The Joint Action Council of Teachers Organisations (JACTO), which represents primary school teachers, higher secondary school teachers and higher secondary and school headmasters, initially decided not to strike, declaring that it would await the state government’s interim budget on February 16.

However, when the budget failed to grant any of the state government workers’ demands, the JACTO called a “human chain protest” in major cities across the state on February 20 and a protest march in Chennai on February 25. JACTO has threatened to call an indefinite strike on February 26.

The Tamil Nadu walkout reflects the growing opposition of Indian workers to attacks on basic democratic rights and living standards by successive central and state governments. Since 1991, central and state governments have imposed far-reaching “market reform” measures to open up the economy to foreign investment, slash public spending and privatise state-owned enterprises, as dictated by big business and the International Monetary Fund.

The unions have no fundamental differences with these measures and are determined to divert workers’ anger into empty protests and harmless appeals to the federal and state governments.

Tamil Nadu workers should recall the brutal repression and mass sacking of state government employees by the AIADMK administration in July 2003 and the treacherous role played by the unions and the Communist Party of India-Marxist (CPM) and Communist Party of India (CPI).

The Stalinist CPM and CPI responded to the mass sackings—the largest in India history—with perfunctory condemnations and directed the sacked employees into futile legal appeals (see: “Tamil Nadu sackings signal new offensive against Indian workers”).

For decades, the CPI and CPM have worked to subordinate the working class to Dravida Munnetra Kazhagam (DMK) and then AIADMK state administrations, hailing one, and then the other, as “secular” parties with a “pro-people” agenda.

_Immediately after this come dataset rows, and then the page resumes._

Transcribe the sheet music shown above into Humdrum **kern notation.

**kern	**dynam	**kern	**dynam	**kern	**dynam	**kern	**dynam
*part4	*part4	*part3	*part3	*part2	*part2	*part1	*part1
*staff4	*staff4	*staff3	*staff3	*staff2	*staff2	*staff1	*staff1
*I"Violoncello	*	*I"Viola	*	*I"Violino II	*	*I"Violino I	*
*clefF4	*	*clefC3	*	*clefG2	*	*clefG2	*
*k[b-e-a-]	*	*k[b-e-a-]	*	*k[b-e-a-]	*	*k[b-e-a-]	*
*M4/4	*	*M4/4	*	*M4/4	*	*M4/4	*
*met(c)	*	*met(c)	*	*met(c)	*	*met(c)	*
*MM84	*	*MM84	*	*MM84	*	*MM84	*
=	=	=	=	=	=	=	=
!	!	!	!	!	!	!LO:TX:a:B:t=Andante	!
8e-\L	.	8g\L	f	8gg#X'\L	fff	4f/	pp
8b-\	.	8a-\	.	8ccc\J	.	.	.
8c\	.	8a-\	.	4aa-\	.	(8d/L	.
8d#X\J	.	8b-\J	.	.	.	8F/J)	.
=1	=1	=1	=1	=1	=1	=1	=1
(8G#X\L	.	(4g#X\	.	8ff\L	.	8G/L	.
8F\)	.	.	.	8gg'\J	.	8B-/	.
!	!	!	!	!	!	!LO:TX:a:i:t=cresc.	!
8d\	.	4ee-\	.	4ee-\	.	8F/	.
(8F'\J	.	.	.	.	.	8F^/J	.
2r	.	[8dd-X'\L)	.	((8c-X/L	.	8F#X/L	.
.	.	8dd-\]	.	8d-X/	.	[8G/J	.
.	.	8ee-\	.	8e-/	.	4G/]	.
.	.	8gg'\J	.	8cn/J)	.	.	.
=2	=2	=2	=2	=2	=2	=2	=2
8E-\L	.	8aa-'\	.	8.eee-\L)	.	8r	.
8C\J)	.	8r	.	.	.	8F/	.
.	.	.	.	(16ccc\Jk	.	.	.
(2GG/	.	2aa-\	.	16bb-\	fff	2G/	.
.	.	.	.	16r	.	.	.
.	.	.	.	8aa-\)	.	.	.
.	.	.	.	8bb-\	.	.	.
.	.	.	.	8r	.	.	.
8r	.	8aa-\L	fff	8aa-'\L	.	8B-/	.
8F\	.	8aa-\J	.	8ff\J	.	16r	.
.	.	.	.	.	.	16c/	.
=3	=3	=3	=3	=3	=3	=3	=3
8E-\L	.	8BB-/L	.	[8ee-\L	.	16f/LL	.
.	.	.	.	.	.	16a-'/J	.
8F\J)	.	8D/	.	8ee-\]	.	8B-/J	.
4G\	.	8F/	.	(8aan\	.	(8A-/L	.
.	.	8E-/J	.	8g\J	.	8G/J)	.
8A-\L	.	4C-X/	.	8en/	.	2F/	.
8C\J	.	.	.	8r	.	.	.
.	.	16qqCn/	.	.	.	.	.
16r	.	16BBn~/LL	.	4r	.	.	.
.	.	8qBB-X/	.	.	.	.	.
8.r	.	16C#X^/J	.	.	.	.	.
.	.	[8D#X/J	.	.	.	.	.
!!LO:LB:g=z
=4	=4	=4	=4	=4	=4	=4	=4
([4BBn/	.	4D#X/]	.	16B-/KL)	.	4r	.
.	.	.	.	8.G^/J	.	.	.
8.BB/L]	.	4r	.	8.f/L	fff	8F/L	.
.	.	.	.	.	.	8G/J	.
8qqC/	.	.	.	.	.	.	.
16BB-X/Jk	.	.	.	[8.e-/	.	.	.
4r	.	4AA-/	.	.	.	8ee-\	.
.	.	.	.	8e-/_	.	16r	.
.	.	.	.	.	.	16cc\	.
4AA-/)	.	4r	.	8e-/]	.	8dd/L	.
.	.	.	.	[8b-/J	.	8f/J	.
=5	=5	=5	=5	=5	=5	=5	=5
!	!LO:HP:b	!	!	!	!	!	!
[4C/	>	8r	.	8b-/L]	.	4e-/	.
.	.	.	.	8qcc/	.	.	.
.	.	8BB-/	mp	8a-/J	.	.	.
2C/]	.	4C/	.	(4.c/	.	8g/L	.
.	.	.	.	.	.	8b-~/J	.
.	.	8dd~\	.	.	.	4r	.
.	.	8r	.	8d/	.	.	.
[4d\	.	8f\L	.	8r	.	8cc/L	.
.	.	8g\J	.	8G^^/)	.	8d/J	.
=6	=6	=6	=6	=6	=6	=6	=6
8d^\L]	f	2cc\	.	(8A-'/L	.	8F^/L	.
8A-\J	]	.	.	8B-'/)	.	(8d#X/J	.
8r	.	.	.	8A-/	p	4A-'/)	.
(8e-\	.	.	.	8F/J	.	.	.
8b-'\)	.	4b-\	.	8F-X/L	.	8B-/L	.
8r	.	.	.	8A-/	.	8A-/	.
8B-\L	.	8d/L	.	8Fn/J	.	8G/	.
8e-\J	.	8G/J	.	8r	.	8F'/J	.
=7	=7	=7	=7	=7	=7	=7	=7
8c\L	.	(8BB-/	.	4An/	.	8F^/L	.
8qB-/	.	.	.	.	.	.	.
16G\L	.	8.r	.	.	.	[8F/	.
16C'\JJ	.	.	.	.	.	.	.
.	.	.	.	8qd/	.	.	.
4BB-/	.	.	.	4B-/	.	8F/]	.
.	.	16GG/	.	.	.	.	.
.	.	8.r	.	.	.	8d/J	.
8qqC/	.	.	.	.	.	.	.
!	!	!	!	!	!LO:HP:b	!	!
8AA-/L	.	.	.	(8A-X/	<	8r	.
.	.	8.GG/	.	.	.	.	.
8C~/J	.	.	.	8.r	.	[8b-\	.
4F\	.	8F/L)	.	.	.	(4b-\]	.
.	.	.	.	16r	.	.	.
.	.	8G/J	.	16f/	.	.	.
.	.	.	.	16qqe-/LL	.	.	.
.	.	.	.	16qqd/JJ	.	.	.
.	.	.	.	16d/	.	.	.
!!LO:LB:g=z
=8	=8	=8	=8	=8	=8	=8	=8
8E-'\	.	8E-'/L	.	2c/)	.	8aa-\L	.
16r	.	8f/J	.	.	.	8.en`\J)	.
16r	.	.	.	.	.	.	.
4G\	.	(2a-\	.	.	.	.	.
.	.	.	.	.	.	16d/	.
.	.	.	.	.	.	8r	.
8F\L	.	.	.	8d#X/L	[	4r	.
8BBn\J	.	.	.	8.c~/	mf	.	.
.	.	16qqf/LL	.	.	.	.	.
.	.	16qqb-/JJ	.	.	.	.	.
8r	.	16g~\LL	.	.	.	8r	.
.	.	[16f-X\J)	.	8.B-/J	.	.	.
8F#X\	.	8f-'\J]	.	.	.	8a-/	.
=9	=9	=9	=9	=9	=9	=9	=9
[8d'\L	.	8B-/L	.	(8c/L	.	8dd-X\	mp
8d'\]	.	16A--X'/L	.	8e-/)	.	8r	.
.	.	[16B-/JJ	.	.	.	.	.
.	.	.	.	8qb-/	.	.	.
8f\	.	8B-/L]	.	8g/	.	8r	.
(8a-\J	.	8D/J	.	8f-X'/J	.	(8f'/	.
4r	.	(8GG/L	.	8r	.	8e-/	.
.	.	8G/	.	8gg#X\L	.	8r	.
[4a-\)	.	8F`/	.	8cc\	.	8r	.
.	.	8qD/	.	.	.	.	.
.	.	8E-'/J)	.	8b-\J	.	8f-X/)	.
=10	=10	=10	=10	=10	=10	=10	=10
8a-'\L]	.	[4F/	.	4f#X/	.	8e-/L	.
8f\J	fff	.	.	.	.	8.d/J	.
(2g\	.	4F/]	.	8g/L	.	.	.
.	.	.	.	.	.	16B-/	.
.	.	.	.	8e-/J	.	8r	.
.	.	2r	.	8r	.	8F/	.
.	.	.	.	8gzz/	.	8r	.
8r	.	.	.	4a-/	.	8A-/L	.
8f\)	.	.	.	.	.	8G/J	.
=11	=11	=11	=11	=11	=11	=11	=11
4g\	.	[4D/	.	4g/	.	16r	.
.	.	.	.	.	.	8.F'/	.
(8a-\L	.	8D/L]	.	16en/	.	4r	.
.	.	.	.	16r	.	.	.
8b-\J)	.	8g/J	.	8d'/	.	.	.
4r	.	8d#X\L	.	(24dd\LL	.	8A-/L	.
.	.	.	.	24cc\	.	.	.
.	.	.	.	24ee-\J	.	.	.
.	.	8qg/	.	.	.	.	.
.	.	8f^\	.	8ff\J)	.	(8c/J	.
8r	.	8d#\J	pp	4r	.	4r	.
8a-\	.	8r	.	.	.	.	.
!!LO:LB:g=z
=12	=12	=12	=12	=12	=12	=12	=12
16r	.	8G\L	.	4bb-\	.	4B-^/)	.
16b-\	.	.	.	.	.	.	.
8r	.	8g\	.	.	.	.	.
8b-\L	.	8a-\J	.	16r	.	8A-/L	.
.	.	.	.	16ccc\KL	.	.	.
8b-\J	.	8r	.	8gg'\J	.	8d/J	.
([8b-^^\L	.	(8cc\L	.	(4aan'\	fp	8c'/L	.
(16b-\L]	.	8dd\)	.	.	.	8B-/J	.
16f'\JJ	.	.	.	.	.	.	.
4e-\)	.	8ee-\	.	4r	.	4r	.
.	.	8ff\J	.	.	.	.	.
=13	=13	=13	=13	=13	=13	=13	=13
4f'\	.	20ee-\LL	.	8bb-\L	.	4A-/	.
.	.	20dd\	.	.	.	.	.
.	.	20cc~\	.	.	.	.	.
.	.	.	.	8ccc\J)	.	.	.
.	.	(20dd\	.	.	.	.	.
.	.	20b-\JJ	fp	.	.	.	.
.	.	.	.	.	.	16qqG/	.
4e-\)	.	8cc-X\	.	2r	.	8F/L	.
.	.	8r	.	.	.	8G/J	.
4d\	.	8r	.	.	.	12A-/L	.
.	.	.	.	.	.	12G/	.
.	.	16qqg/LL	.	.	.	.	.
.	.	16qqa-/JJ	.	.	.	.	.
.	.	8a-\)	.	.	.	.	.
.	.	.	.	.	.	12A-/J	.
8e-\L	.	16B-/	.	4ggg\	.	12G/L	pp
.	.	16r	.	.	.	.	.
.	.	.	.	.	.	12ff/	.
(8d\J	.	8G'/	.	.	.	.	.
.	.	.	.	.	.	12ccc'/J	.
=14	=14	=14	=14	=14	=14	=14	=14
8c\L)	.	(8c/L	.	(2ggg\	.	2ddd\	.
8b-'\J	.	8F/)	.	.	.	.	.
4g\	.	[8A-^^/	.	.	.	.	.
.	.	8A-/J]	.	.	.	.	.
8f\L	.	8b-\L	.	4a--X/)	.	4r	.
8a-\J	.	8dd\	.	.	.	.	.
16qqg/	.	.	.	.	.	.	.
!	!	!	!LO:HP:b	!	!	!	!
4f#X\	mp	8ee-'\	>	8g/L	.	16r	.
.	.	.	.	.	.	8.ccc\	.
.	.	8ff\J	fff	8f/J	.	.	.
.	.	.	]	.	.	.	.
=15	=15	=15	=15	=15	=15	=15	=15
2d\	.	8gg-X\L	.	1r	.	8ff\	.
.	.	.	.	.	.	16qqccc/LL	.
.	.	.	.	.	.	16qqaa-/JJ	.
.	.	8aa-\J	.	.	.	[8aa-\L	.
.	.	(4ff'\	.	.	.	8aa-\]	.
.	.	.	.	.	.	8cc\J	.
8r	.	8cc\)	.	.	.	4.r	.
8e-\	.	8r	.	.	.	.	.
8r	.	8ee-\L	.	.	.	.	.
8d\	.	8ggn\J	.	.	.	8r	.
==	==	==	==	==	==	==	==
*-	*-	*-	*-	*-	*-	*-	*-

The CPM and CPI backed the AIADMK in the 2011 state assembly elections and share full responsibility for all the state government attacks on the working class.

World Socialist Web Site reporters in Chennai spoke to some of the striking workers this week, who voiced their opposition to the contributory pension scheme.

Prem said: “I have been working as a junior clerk for the last two-and-a-half years but have no idea when I’ll be made permanent. Governments are spending a lot of money on infrastructure development and claim that they don’t have money to give us a pay rise.

“The Modi government is also allocating substantial amounts of money to the military. This also affects us because the government claims it doesn’t have enough money for a wage increase for workers.”

Child-care centre or Anganwadi workers who spoke to the WSWS used pseudonyms, fearing victimisation.

Rani, who has been working for 25 years, and is only paid 8,000 rupees ($US119) per month, said: “Most of the workers in this scheme have not been regularised [given permanent jobs]. We’ve also been told to do various other duties, including recording births and deaths, giving polio drops to children and other work related to the elections.

“Although we’re supposed to have a half-day holiday on Saturday and a full day on Sunday, we are often told to do extra work during the weekends but not given any extra payment.

“Both Jayalalithaa and Karunanidhi [leader of the opposition DMK] don’t care about the people. They’re only concerned about their own interests. They do these things for publicity and to gain votes at the election.”

Ammu, a helper, said: “None of the political parties fight for the interests of workers and I’ve seen all of them. I’ve also seen how the AIADMK and DMK governments operated against the workers.

“The Jayalalithaa government hasn’t given us any benefits. [Under the NPS] Jayalalithaa gives us a 1,000-rupee pension once every three months. So after working very hard for a long time this is all we get from the pension fund!”

Lalitha, a teacher, voiced her frustration about her low monthly pay. “There is not much difference between the DMK and the AIADMK governments,” she said.

“Many people said Modi would be a good prime minister but after he came to power he laid his hands on the gas cylinder [i.e., slashed the government gas subsidy]. Now we pay more for the cylinder.”